WORK REQUEST 1 - Shorten the paragraph in the notebook excerpt that begins "In the example below" to a single brief sentence that keeps its main facts.
WORK REQUEST 2 - From the notebook excerpt, transcribe everything from "This cell tests" down to "api = tweepy.API(auth, wait_on_rate_limit=True)" with no changes.

This cell tests the Twitter authentication. It should run without errors or warnings and display your Twitter username.

In [None]:
import tweepy
from tweepy import TweepError
import logging

try:
    auth = tweepy.OAuthHandler(keys["consumer_key"], keys["consumer_secret"])
    auth.set_access_token(keys["access_token"], keys["access_token_secret"])
    api = tweepy.API(auth, wait_on_rate_limit=True)
    print("Your username is:", api.auth.get_username())
except TweepError as e:
    logging.warning("There was a Tweepy error. Double check your API keys and try again.")
    logging.warning(e)

## Question 2

In the example below, we have loaded some tweets by @NYUDataScience.  Run it and read the code.

In [5]:
from pathlib import Path
import json

num_tweets_to_download = 1000
max_queries_to_make = 100

ds_tweets_save_path = "NYU_CDS_recent_tweets.json"
# Guarding against attempts to download the data multiple
# times:
if not Path(ds_tweets_save_path).is_file():
    # Getting as many recent tweets by @NYUDataScience as Twitter will let us have.
    # We use tweet_mode='extended' so that Twitter gives us full 280 character tweets.
    # This was a change introduced in September 2017.

EXTRACTED ENTRIES -
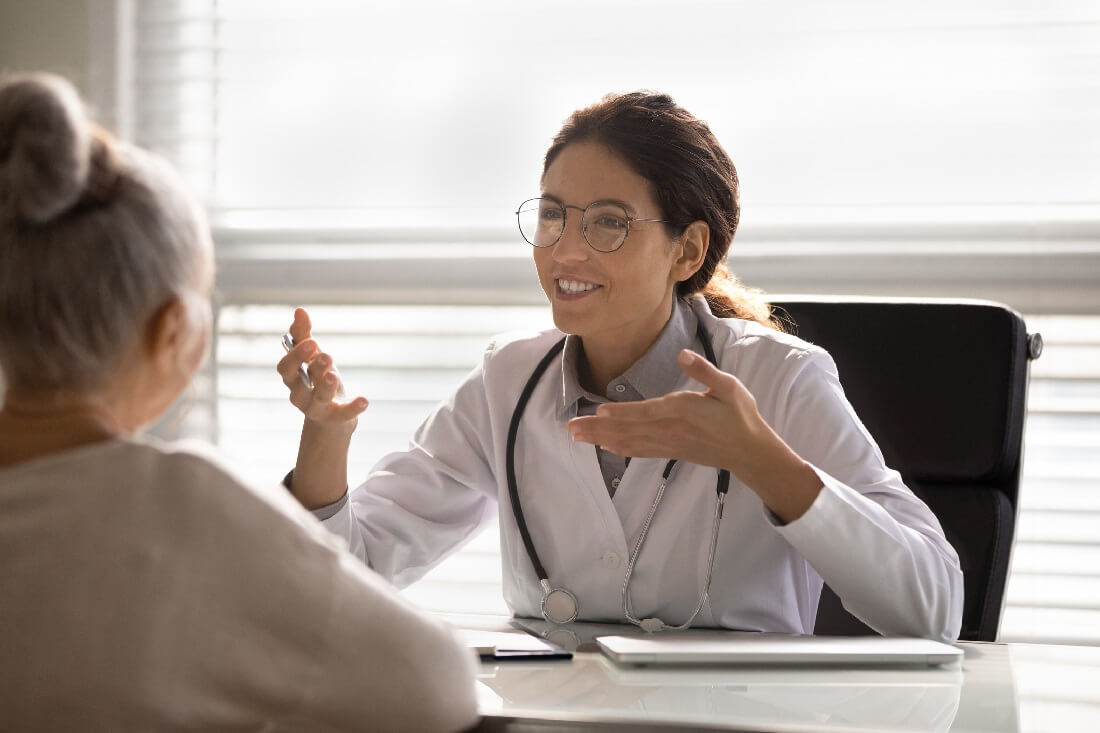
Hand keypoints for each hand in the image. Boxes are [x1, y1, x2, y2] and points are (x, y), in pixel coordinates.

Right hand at [276, 307, 367, 427]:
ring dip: (326, 386)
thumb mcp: (312, 357)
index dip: (295, 356)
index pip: (285, 368)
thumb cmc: (318, 380)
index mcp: (292, 379)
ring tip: (334, 374)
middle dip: (313, 368)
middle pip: (300, 384)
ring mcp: (318, 409)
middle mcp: (300, 396)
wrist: (331, 416)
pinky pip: (344, 414)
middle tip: (327, 355)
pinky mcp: (337, 418)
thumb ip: (303, 335)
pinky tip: (365, 400)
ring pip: (319, 398)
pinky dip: (354, 408)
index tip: (311, 342)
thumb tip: (299, 310)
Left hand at [567, 349, 764, 471]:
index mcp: (683, 410)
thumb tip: (682, 354)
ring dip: (601, 439)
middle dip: (597, 429)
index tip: (598, 411)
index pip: (646, 412)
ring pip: (629, 442)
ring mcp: (668, 443)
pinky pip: (640, 451)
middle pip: (628, 429)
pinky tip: (604, 446)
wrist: (749, 450)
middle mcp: (670, 429)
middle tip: (571, 428)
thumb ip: (703, 370)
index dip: (621, 413)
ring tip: (577, 437)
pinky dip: (620, 448)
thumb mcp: (728, 387)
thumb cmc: (739, 415)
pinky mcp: (670, 451)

WRITTEN REPLY 1 - The example loads tweets by @NYUDataScience; run it and read its code.

WRITTEN REPLY 2 -
This cell tests the Twitter authentication. It should run without errors or warnings and display your Twitter username.

In [None]:
import tweepy
from tweepy import TweepError
import logging

try:
    auth = tweepy.OAuthHandler(keys["consumer_key"], keys["consumer_secret"])
    auth.set_access_token(keys["access_token"], keys["access_token_secret"])
    api = tweepy.API(auth, wait_on_rate_limit=True)